Re your post, first of all, here's a good read to get you up to speed on some of the basics of well planted tanks:

http://www.aquatic-plants.org/articles/basics/pages/01_intro.html

and another one:

www.rexgrigg.com

As freydo mentioned, undergravel heaters are not necessary. I've had tanks for years both with and without them and find no difference in plant health/growth between the two setups. The main advantage of the cable heating is that the heating system is out of sight; but this can also be achieved with either a Hydor inline heater (if you're using a cannister filter) or an Eheim thermo filter with the heating built in.

Depending on the size of the aquatic soil you are talking about, any fine grain sand on top of it will tend to end up underneath it anyway. What do you mean by aquatic soil?

At 2.5wpg you'll be much better off with CO2... in fact, without CO2 I'd recommend you don't use so much lighting. Don't worry about CO2 displacing O2 as the relationship between them doesn't work like that: CO2 in the water does not displace O2. And if your plants are healthy, they will produce more than enough O2 and will in fact saturate the water with it (which is when you see the plant leaves streaming bubbles)!

Start with *lots* of plants, especially fast growers (they can always be removed later). When you think you have enough, add some more  . I find the biggest mistake people make with higher lighting planted tanks is they start with too few plants.

Do you mean 0.5GH and 0.25 KH? If that's the case, you'll want to raise the GH as 0.5 will not have enough calcium or magnesium for your plants. I'd also raise the KH to around 3 or 4 just to provide an extra bit of buffer for the pH.

Good luck. And remember, with that much lighting and the addition of CO2, you will need to dose NO3 and PO4 because your plants will use it all up.


----------



## PsYcHoTiC_MaDmAn (Jun 12, 2006)

> (are you the same psychotic madman that replied to my query on the Malawi tank over on Malawi Mayhem?)


yeah thats me, i keep the same nick everyware, saves confusion.

as for the aquatic soil, was thinking pond soil as that shouldnt make the water go cloudy if disturbed.
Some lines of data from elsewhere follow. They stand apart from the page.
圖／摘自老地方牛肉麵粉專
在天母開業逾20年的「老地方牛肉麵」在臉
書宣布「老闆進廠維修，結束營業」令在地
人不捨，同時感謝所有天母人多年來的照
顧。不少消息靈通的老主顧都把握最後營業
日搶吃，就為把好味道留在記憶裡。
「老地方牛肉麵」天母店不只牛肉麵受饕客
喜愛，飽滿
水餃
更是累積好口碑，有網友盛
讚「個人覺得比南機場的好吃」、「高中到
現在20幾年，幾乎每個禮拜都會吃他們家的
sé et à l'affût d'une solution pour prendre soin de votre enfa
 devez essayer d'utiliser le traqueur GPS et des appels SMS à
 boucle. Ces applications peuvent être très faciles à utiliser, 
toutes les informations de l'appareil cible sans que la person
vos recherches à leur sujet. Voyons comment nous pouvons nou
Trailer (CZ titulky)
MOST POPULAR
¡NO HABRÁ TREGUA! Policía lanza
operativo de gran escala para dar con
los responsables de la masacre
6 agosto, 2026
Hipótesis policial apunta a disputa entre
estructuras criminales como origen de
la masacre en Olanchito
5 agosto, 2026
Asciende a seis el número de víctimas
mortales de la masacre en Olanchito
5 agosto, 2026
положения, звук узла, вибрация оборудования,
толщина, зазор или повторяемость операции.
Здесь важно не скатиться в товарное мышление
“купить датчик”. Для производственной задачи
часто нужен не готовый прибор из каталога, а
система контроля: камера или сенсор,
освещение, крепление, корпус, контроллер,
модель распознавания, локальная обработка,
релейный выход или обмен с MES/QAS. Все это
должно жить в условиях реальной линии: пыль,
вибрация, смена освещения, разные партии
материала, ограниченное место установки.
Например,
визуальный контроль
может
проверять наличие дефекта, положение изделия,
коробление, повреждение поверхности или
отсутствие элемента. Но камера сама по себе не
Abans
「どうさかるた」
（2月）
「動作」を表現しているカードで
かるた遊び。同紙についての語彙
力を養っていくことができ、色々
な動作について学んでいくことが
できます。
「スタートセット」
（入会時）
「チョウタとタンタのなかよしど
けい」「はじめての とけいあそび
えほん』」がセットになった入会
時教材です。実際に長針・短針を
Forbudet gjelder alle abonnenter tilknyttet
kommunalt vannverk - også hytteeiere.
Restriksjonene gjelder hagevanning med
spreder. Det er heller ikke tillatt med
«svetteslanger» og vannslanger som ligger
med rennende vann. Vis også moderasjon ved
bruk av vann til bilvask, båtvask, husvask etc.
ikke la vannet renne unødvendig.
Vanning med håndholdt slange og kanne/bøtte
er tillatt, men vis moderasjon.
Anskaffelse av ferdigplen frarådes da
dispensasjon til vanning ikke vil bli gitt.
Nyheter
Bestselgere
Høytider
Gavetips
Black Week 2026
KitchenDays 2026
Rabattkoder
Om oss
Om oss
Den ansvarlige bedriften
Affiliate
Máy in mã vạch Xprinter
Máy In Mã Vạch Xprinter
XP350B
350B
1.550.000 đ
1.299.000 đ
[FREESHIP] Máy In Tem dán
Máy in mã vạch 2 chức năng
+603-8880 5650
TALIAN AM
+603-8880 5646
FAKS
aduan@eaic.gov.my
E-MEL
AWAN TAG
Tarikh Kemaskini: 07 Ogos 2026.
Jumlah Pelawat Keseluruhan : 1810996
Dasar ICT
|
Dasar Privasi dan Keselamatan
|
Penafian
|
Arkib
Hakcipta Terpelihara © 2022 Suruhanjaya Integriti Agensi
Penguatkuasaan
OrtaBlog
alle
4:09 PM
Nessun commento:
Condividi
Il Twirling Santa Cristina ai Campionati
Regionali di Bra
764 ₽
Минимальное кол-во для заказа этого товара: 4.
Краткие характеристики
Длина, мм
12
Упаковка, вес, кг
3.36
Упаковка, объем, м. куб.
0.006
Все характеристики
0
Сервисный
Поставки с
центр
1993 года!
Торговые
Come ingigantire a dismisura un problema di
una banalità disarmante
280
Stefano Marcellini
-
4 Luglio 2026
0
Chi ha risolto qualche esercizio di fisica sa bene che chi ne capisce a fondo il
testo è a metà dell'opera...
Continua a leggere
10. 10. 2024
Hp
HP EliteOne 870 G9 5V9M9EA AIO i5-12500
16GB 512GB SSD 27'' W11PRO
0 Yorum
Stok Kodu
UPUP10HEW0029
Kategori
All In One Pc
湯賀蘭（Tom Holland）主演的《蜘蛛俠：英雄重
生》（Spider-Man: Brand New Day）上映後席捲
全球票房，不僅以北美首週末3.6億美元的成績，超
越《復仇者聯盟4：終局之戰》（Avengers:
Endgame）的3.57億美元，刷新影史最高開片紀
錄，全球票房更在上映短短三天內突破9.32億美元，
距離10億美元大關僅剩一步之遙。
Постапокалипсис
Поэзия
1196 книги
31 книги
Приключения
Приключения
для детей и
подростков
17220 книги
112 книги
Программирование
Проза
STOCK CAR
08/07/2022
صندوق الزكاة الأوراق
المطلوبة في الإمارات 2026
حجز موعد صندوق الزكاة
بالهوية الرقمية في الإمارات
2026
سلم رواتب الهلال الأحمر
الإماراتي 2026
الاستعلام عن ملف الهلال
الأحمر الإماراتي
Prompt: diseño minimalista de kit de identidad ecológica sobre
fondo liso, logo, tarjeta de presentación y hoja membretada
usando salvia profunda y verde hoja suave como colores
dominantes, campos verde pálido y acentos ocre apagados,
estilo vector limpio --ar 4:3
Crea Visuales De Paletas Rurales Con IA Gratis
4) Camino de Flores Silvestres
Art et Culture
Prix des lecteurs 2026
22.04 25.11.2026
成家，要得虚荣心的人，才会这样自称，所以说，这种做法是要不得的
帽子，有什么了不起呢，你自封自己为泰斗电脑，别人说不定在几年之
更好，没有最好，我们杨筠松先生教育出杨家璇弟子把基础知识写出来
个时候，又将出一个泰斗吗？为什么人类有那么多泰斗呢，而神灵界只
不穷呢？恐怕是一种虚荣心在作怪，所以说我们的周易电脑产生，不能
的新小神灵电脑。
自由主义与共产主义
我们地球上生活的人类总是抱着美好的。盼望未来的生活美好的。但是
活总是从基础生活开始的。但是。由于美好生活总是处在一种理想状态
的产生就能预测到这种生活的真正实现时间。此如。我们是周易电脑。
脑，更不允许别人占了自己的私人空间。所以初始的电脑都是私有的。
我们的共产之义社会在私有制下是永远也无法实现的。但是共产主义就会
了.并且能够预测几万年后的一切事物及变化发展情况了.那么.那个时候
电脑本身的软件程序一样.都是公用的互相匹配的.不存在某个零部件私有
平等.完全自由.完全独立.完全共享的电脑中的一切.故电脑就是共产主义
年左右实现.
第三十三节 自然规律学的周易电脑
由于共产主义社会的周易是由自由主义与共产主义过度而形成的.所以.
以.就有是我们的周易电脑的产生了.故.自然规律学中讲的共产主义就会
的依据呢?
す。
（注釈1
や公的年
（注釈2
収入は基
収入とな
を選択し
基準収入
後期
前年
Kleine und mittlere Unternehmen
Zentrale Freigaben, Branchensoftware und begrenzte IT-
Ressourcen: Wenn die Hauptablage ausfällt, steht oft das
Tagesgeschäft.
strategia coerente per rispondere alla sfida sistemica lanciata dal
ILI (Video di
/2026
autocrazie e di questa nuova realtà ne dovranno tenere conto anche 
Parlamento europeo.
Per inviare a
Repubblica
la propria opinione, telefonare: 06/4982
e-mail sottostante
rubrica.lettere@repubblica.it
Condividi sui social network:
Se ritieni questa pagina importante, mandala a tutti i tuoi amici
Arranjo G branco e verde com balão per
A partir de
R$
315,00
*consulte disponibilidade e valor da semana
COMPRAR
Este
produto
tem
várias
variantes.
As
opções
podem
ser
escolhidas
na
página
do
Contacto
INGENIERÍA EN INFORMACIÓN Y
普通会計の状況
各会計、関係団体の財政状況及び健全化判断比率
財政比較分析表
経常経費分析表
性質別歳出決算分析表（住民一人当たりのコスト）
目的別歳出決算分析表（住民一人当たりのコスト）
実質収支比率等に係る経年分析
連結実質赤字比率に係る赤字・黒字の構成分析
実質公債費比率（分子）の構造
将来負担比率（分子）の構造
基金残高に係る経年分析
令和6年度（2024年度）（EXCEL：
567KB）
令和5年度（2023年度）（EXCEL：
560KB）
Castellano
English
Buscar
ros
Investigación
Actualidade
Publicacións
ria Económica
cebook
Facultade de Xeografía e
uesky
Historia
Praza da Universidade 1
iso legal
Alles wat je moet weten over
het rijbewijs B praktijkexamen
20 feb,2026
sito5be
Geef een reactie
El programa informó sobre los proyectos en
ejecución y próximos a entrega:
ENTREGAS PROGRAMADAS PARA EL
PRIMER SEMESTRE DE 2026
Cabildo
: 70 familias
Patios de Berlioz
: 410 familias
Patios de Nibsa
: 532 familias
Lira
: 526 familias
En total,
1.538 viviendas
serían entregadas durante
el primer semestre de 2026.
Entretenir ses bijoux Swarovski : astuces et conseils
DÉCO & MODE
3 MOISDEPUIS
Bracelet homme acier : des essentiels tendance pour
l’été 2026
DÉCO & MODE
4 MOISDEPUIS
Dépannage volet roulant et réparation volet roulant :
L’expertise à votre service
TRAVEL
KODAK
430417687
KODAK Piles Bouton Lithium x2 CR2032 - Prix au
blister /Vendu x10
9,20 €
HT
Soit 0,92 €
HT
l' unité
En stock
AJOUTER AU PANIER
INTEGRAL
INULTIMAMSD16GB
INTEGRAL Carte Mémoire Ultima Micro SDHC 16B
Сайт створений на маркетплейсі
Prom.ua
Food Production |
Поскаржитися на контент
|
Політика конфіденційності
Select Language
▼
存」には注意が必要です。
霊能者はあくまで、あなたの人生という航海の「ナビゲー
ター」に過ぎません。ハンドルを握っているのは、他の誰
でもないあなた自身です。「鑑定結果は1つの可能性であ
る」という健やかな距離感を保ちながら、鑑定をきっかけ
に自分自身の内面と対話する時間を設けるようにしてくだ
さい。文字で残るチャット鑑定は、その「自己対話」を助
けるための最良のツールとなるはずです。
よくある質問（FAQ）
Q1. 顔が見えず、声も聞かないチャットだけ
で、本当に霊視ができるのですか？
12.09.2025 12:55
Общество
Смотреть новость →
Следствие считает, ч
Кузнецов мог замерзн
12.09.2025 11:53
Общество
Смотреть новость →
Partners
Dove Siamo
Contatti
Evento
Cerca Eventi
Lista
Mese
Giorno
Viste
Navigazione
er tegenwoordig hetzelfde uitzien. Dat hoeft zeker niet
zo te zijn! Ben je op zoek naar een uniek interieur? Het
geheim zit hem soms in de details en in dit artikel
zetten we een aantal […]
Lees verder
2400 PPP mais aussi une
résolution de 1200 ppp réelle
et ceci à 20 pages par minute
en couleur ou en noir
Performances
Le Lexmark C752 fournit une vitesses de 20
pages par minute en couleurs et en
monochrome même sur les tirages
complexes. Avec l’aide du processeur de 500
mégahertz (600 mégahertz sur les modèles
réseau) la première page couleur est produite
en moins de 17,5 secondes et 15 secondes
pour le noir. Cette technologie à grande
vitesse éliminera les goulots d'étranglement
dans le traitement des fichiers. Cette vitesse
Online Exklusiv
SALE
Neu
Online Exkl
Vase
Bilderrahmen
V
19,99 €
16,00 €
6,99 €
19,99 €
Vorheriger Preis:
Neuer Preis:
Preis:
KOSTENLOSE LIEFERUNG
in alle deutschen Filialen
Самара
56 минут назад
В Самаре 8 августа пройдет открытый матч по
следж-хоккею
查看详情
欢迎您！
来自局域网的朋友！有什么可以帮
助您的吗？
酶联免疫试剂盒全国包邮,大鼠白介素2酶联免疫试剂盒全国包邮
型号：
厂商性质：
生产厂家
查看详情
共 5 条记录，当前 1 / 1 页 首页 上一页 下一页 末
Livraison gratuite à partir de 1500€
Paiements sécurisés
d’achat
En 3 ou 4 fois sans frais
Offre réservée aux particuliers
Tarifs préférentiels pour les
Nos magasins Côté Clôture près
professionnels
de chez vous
would a yeast based CO2 system be ok, as i havent got the money for pressurised system (cheapest i've found is £144, little too much as i have to SERIOUSLY upgrade the jewul lights.

the only thing im slightly worried about would be having to do loads of addatives. as this isnt technicly my tank (parents) and I'm the only person doing ANY tank maintanence. I used to do the "physiological salts" @ the 0.1% dosage,@ which level the plants grew ok, but never thrived, though that could have been due to the poor lighting.

would something like BioTrace http://www.prodibio.fr/anglais/biotrace.htm be enough with the addition of fertalisers (though i'd image with the hefty bioload from the fish i should get a fair bit of nitrate as well as phosphate)


----------